Yesterday Marelle Pereira, 28 - whose photographer father Fernando died when French agents bombed the Rainbow Warrior - was in Northland to help mark the 20th anniversary of the attack. She was joined aboard the new Greenpeace flagship by the original crew of the Rainbow Warrior, Matauri Bay kaumatua, police officers whose work led to the arrest of two French agents, and a senator from Rongelap Atoll in the Marshall Islands. The Warrior's last mission, six weeks before the bombing, was the evacuation of more than 300 people from Rongelap, contaminated by United States nuclear tests.
After a powhiri and tributes to the slain Greenpeace photographer - with Te Tai Tokerau MP Dover Samuels whispering a translation into Ms Pereira's ear - the Rainbow Warrior II slipped out of Whangaroa Harbour before dawn yesterday, reaching the entrance as the sun broke through.
By 9am the converted fishing trawler was anchored amid the stunning Cavalli Islands, and surrounded by a flotilla of kayaks, motorboats and yachts.
The Rev. Nuku Stewart, from nearby Matauri Bay, blessed a marble plaque while Ms Pereira made her moving speech. The plaque, featuring a dove and olive branch, was then lowered into the sea and fixed to the wreck of the Rainbow Warrior 22m below, where it had been scuttled in 1987. Mr Samuels was one of three divers who carried the plaque below. "We'd been there two minutes when a big school of trevally came circling around - it was beautiful," he said.
Dutchman Martini Gotje, one of the crew on board when the bombs went off, said he was, if anything, more angry now than 20 years ago. If the blasts had come a few hours earlier, when nearly 50 people were aboard, the result would have been "complete disaster".
Mr Gotje did not believe claims the French did not intend to kill. "If you don't want to kill anyone, a phone call saying, `A bomb is going off in 10 minutes,' is enough."

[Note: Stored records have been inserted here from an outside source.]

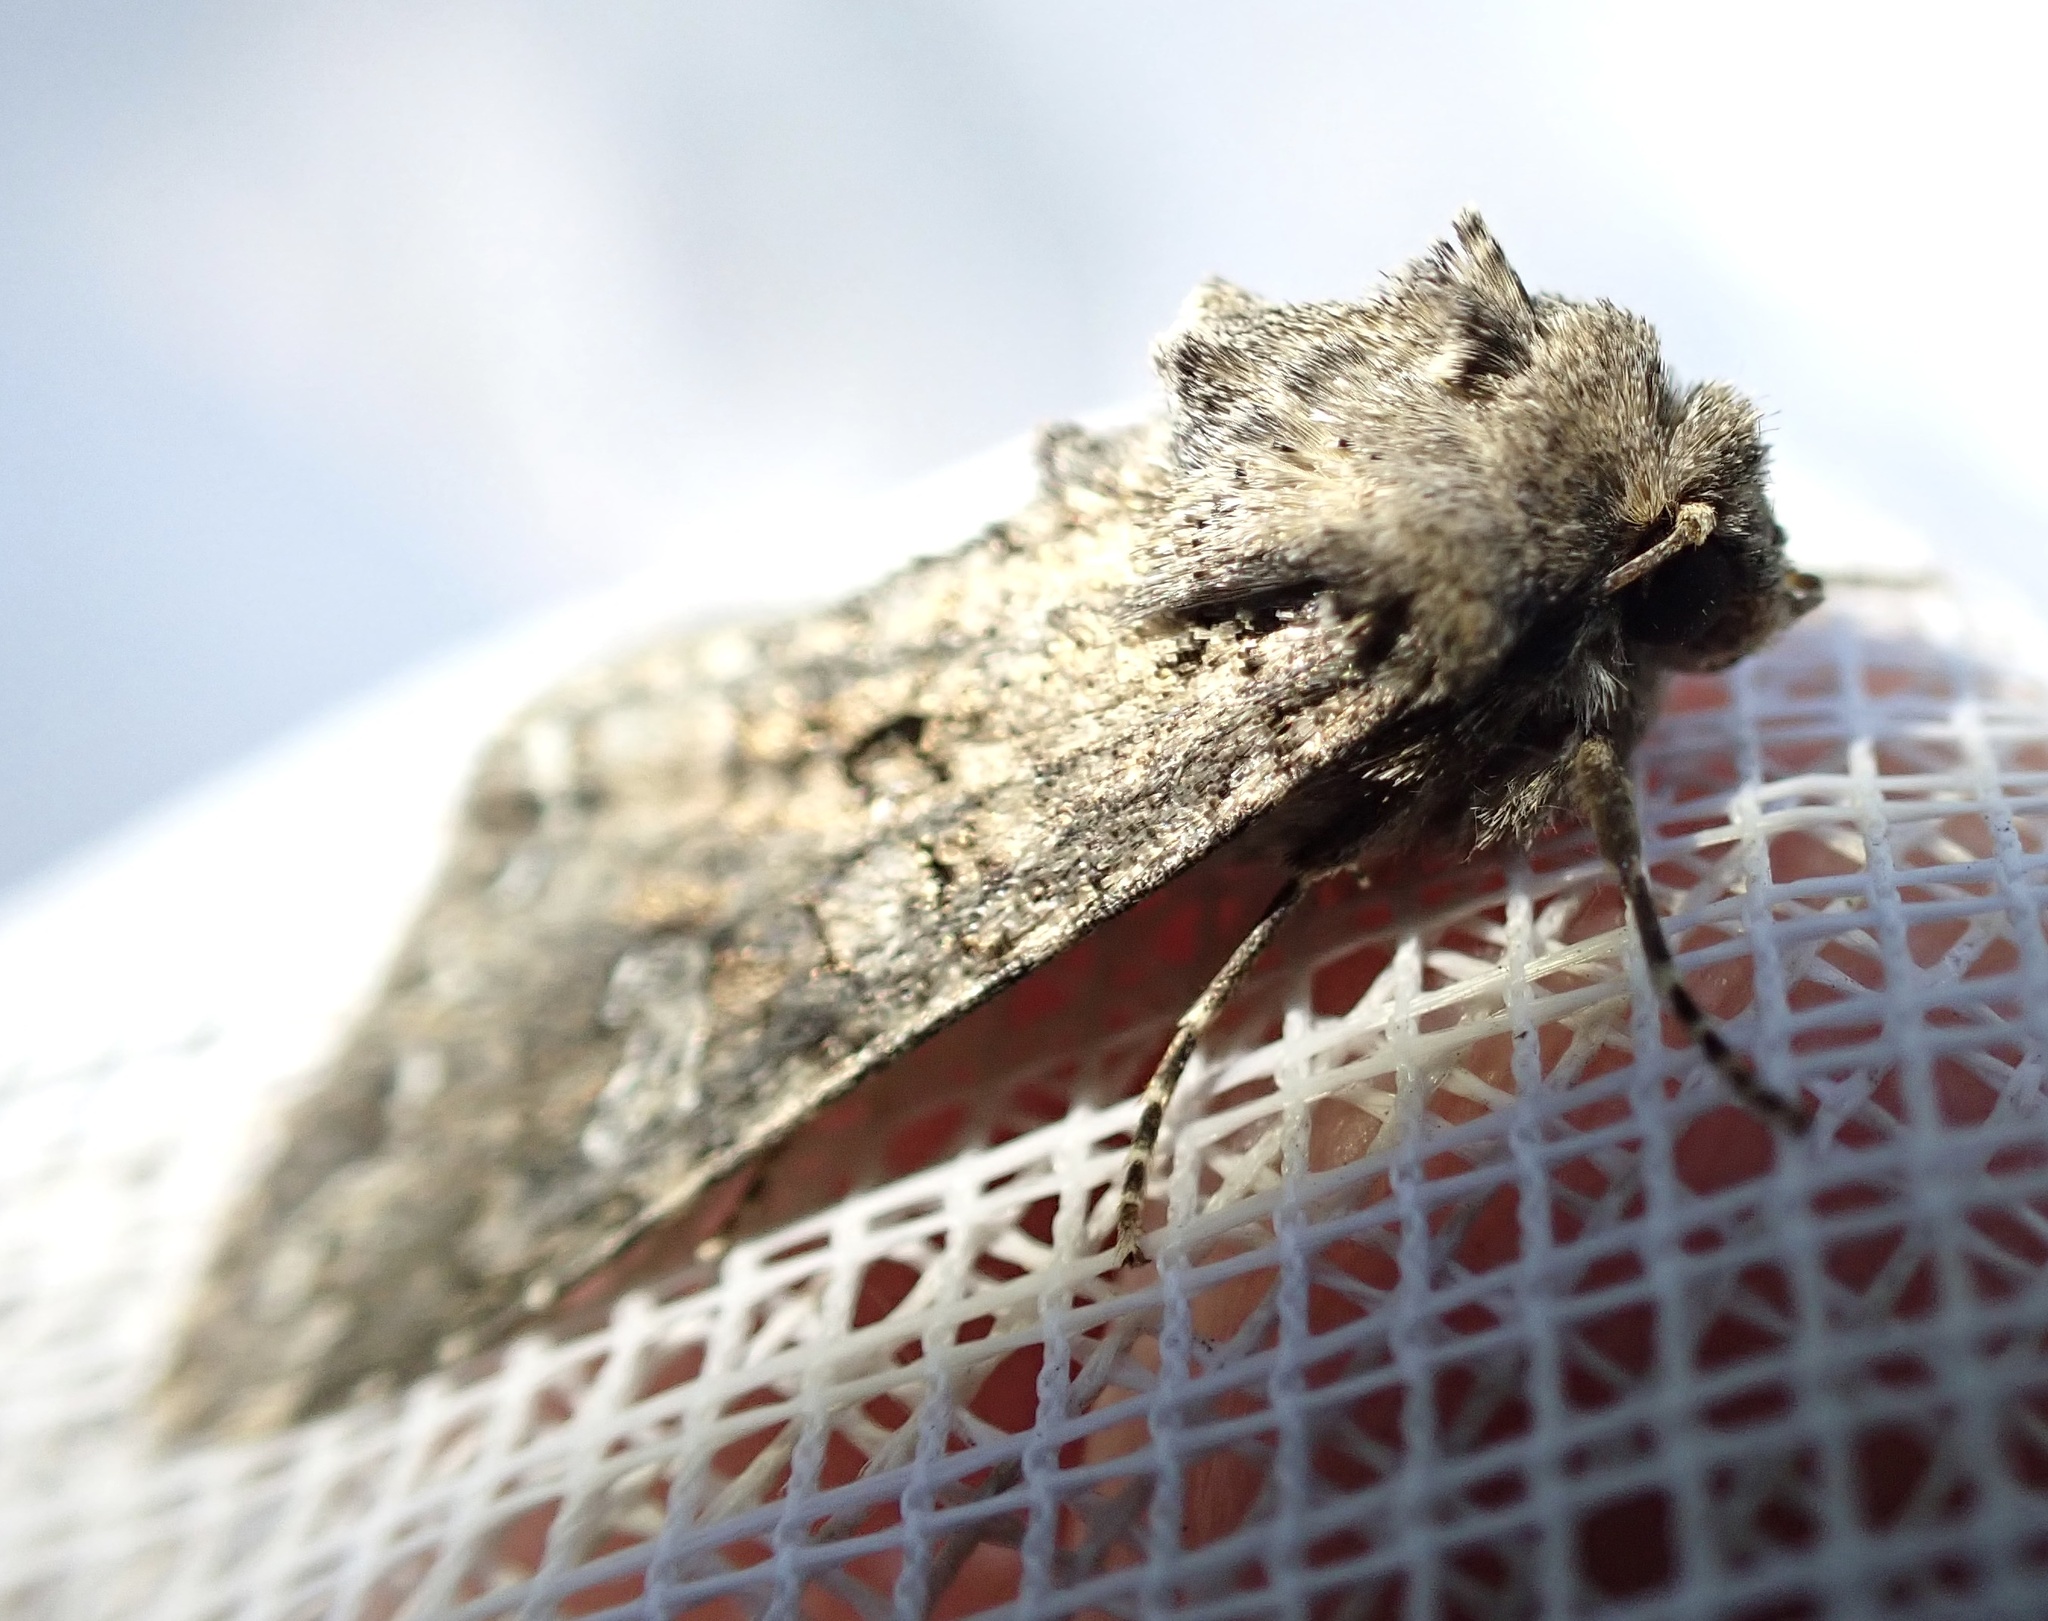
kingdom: Animalia
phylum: Arthropoda
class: Insecta
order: Lepidoptera
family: Noctuidae
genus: Mamestra
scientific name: Mamestra brassicae
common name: Cabbage moth
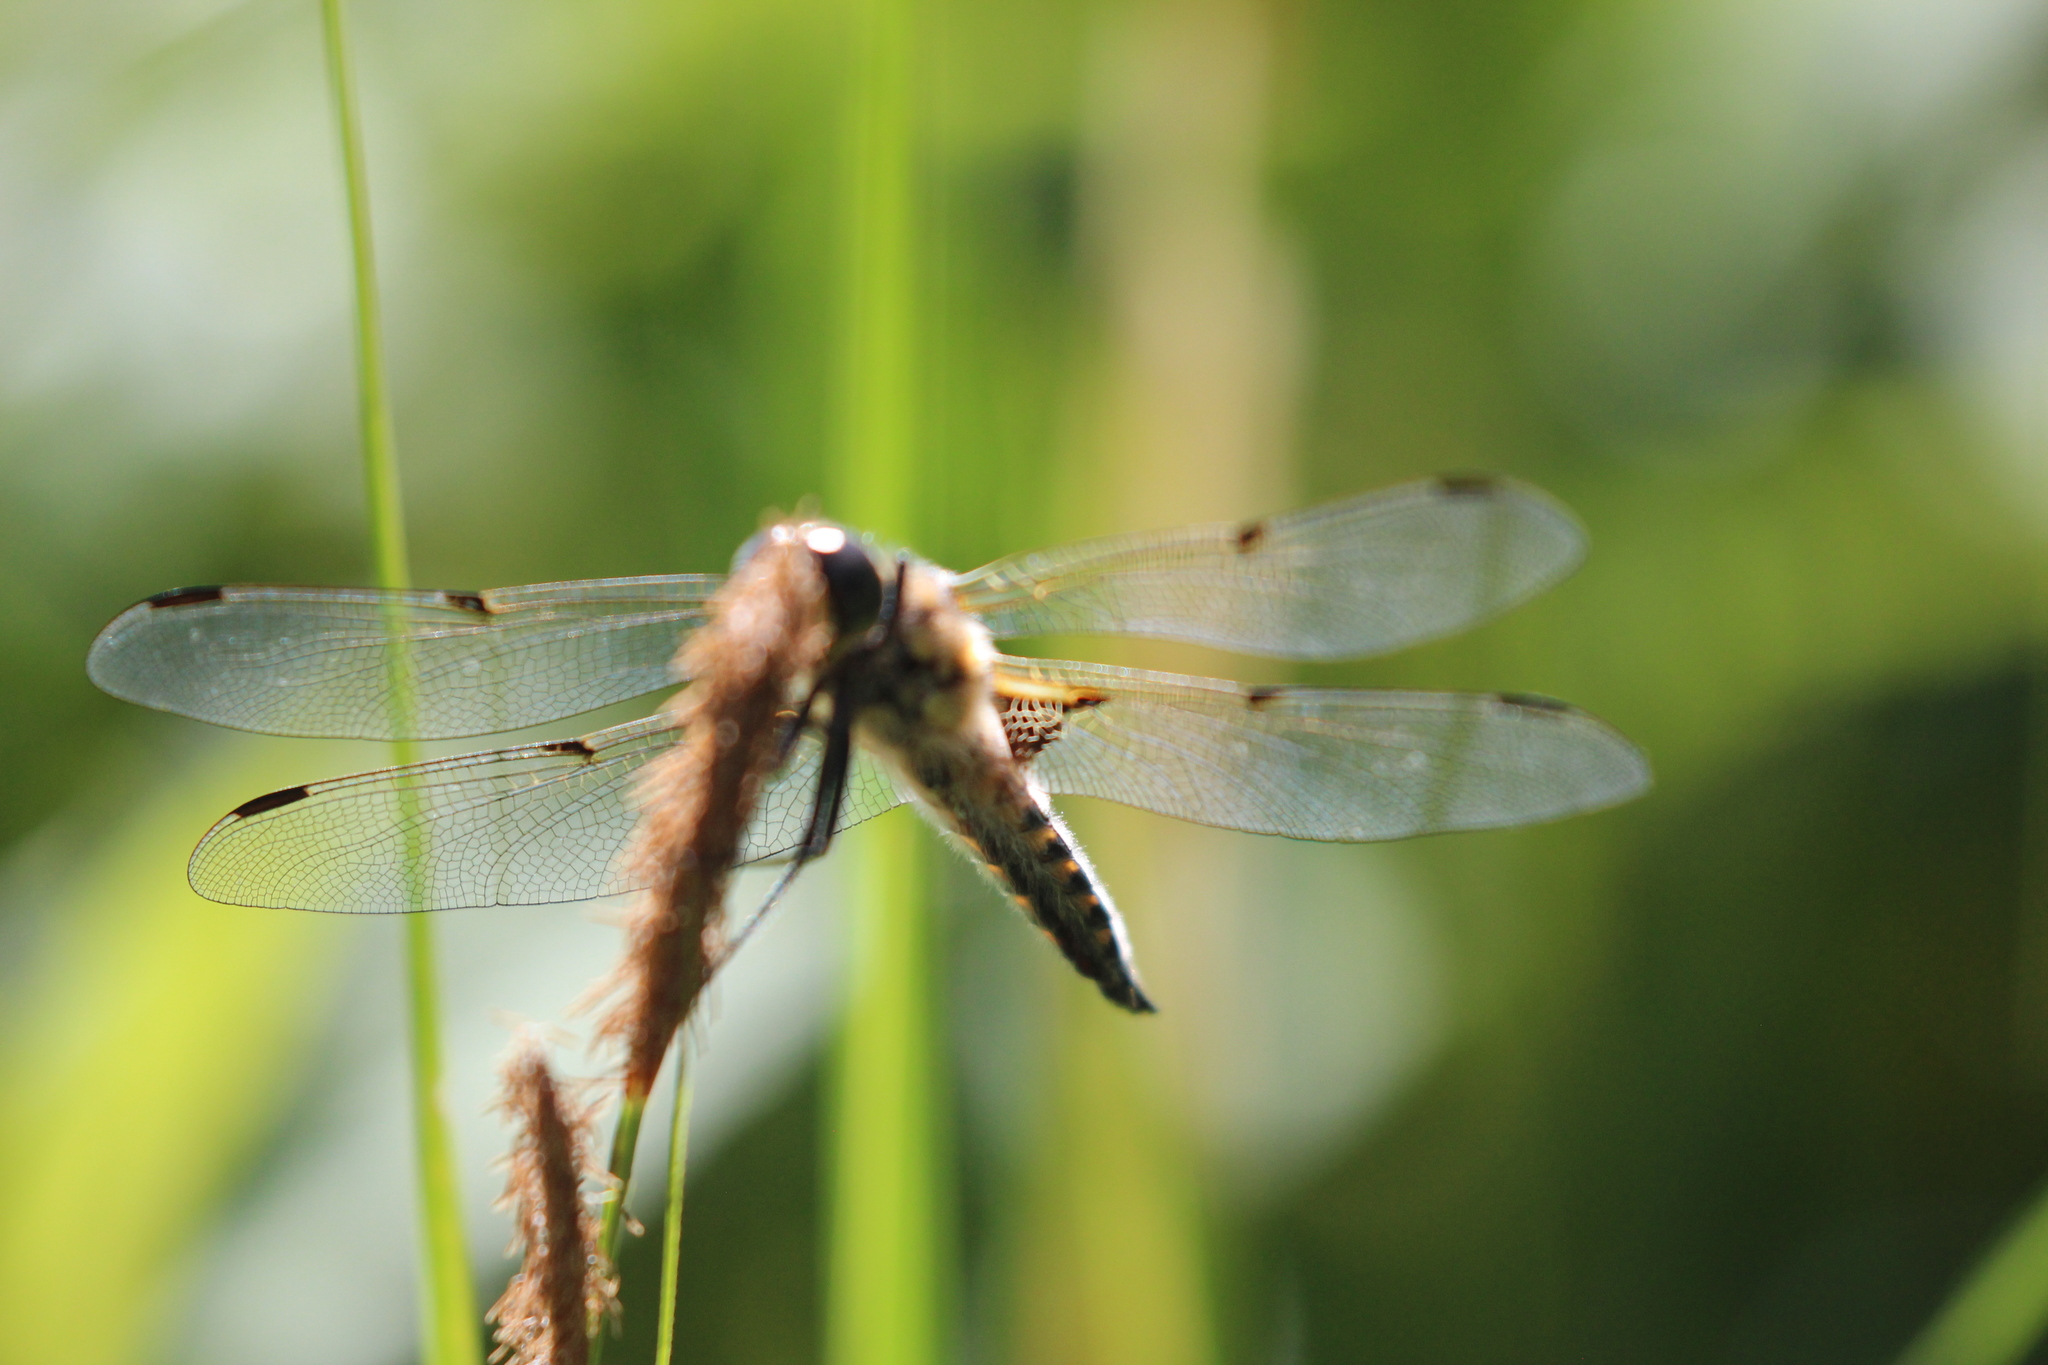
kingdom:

Captain Peter Wilcox, who also captained the Warrior in 1985, said the silence of the French authorities was "inexcusable". "I think it's high time they apologised to Greenpeace and the family of Fernando," he said.
Another original crew member, US-born Steve Sawyer, said returning to the resting place of the Rainbow Warrior brought back fear of 20 years ago. "It became clear that it was absolutely deadly serious - that governments were willing to kill us for what we believed in," he said. But the bombing backfired for the French as it pushed the environmental debate, and nuclear testing in the Pacific, into the spotlight.
Also on board yesterday was retired detective Allan Galbraith, who headed one of the biggest investigations New Zealand police have known. He said the secret agents "left a trail of evidence that was not too difficult to follow", underestimating the police response and the attention their actions would arouse - as well as making a string of basic mistakes.
"But the two agents who were caught didn't serve nearly as much time in jail as the sentence suggested they should, and France outmuscled us on the international stage. So I don't think you can say justice was done at all," Mr Galbraith said.
Twenty years after the attack, Greenpeace is a stronger organisation with a bigger flagship - paid for with French compensation - and New Zealand's relationship with France has returned to normality. But, in the words of Rev. Nuku Stewart, "We must never forget that first and foremost the bombing of the Rainbow Warrior was a tragedy for the people close to Fernando Pereira". Like the little girl who had to grow up without a father.